If you have a higher end home, make your own marketing pamphlet. Leave them on the counter, give your Realtor a large quantity to pass out. And regardless of what home price point, fill the single sheet flyer box outside. People rely on the Realtor to do this, and I find that silly if you are living there. Make a few hundred copies (sure the Realtor should do it, but how badly do you want your house to sell?) and refill as needed realizing the first 50-100 will go to snoopy neighbors.
● Buy your address’ url. Upload 6-10 photos – not all the photographs taken, and certainly not photos from every room. You don’t want someone to dismiss your house from photos or have them think they’ve seen it all from the 32,813 photos of every crack and crevice of your house that you uploaded online. You want your photographs to entice someone to see your house in person, enabling them to fall in love with your house when they walk through the door. Make sure your marketing material is online. List the url on your Realtor’s blurb, as well as the sign on your front yard. Like everything else, online is the place to be, so marketing your home via the street url online is an excellent way to present well, get information, and avoid the lookie-lous tromping through your house.
● Work your connections.
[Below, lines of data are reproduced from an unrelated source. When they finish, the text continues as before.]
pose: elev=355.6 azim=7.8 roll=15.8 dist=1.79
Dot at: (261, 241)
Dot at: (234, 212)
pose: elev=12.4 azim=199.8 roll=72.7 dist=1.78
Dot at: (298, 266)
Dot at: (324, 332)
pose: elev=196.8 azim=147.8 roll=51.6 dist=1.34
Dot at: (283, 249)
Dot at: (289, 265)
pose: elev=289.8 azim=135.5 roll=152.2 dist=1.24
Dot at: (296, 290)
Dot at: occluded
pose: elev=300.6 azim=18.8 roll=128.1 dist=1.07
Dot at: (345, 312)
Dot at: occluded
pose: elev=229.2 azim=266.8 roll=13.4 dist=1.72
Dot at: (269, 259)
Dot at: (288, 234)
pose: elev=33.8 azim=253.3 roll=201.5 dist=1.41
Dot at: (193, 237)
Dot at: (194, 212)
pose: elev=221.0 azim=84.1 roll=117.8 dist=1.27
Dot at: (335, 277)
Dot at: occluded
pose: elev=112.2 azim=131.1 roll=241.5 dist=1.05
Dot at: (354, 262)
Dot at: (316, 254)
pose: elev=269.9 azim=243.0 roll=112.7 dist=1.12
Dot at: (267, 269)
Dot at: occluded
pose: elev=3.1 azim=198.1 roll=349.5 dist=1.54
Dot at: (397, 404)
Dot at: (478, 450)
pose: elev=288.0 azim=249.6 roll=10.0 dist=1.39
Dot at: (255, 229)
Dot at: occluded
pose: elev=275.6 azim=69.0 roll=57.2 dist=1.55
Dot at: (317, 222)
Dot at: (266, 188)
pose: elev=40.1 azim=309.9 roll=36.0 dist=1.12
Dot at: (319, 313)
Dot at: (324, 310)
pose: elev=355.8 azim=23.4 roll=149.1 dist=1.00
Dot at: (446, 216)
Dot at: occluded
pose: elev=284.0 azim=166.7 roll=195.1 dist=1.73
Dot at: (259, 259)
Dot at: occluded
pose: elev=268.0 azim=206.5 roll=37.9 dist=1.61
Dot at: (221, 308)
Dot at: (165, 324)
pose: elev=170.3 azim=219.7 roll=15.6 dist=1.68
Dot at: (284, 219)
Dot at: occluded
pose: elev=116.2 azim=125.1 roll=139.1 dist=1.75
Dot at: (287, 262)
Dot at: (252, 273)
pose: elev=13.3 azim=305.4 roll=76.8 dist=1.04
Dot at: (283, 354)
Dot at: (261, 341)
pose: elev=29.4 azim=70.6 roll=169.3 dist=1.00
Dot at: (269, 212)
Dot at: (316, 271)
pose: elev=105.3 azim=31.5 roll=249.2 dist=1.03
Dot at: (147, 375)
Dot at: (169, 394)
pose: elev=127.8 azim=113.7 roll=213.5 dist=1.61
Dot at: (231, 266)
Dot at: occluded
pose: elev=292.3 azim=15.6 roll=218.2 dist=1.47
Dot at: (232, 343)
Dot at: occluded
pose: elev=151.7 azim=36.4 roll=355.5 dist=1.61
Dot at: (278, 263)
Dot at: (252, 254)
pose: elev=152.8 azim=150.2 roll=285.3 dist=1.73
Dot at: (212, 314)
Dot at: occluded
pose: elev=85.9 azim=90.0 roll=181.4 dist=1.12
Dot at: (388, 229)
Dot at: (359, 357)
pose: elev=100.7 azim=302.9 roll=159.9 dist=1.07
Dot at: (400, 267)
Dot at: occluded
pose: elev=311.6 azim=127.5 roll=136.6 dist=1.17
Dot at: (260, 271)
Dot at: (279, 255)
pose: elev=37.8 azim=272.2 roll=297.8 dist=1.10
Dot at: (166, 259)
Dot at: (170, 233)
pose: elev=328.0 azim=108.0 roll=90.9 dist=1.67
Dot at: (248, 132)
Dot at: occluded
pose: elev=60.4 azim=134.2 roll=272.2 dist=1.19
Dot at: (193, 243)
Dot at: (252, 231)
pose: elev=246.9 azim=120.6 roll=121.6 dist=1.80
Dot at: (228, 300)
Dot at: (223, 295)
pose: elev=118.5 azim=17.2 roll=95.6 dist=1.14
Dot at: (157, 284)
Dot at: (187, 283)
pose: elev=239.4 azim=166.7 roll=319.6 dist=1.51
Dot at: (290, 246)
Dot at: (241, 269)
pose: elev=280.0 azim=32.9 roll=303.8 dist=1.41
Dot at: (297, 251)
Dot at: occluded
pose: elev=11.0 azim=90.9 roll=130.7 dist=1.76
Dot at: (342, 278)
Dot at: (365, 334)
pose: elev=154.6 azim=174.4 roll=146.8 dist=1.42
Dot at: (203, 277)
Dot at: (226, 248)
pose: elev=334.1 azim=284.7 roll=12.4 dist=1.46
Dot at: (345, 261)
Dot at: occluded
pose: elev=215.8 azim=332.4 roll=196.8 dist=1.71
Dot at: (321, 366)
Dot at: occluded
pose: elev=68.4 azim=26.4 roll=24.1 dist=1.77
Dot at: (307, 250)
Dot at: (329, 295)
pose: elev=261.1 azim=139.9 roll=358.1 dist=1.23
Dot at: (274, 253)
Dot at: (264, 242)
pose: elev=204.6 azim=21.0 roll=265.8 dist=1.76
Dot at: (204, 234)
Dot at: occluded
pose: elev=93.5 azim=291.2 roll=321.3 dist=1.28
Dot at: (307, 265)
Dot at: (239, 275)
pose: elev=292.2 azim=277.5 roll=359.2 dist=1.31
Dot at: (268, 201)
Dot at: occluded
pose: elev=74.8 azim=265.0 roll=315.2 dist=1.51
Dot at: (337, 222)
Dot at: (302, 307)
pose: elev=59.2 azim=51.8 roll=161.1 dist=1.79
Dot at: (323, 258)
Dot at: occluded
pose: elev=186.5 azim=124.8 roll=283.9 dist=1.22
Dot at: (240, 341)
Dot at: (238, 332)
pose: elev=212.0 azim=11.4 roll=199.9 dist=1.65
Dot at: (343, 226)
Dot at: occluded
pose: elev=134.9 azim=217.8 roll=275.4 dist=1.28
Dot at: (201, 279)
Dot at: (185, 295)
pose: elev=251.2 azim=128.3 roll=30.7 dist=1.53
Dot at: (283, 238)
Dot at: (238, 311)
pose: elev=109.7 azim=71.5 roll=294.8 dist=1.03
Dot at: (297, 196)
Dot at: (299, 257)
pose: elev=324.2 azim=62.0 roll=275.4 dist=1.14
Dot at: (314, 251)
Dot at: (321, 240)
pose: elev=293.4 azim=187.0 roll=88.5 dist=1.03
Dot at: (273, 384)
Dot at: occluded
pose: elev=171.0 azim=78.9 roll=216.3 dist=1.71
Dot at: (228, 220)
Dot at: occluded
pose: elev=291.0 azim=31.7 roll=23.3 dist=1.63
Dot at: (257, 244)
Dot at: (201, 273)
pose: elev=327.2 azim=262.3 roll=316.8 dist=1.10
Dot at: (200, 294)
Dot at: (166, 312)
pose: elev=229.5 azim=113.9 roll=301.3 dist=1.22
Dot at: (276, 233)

There are bulletin boards at many places of work where you can post a flier of your house for sale. This may sound crazy, but I can tell you that many of the houses on my street were sold through a local hospital bulletin board. Tell everyone you know your house is for sale – you never know who is looking, or who knows someone who is looking, for a house just like yours.
And two bonus tips:
● Safe guard your meds, guns and jewelry. Regardless of how diligent you, or your Realtor, are things go missing during an Open House or private showing. Make sure your medications, guns, jewelry and any important, personal papers are locked up and not easily portable by a thief. Some people pack them in a suitcase, and lock the suitcase in the trunk of the car in the garage during a showing if they don’t have a heavy safe or bolted gun case to store valuables in. That way they have access to the meds immediately after the showing is over (since a suitcase can be brought in and out of a house with ease), but they are not a temptation as a crime of opportunity. There is more than one story of people posing as perspective buyers just to case a house for later (or rob it right there and then). Be smart and lock away your valuables where they can’t be easily found or stolen.
● Don’t wait to sell to freshen or remodel your home. Enjoy those upgrades yourself!
What tips to prepping and marking your house for sale do you have?
● 10 Tips For Hiring a House Cleaning Service
Sarah Smith says
My family has been trying to sell our house for a while now but have had no luck. Our real estate agent suggested that we do things to make the house more marketable. Purging the house of extra decor is a great idea and one that we’ll have to implement. Thanks for the ideas and hopefully our realtor will be able to sell our house soon!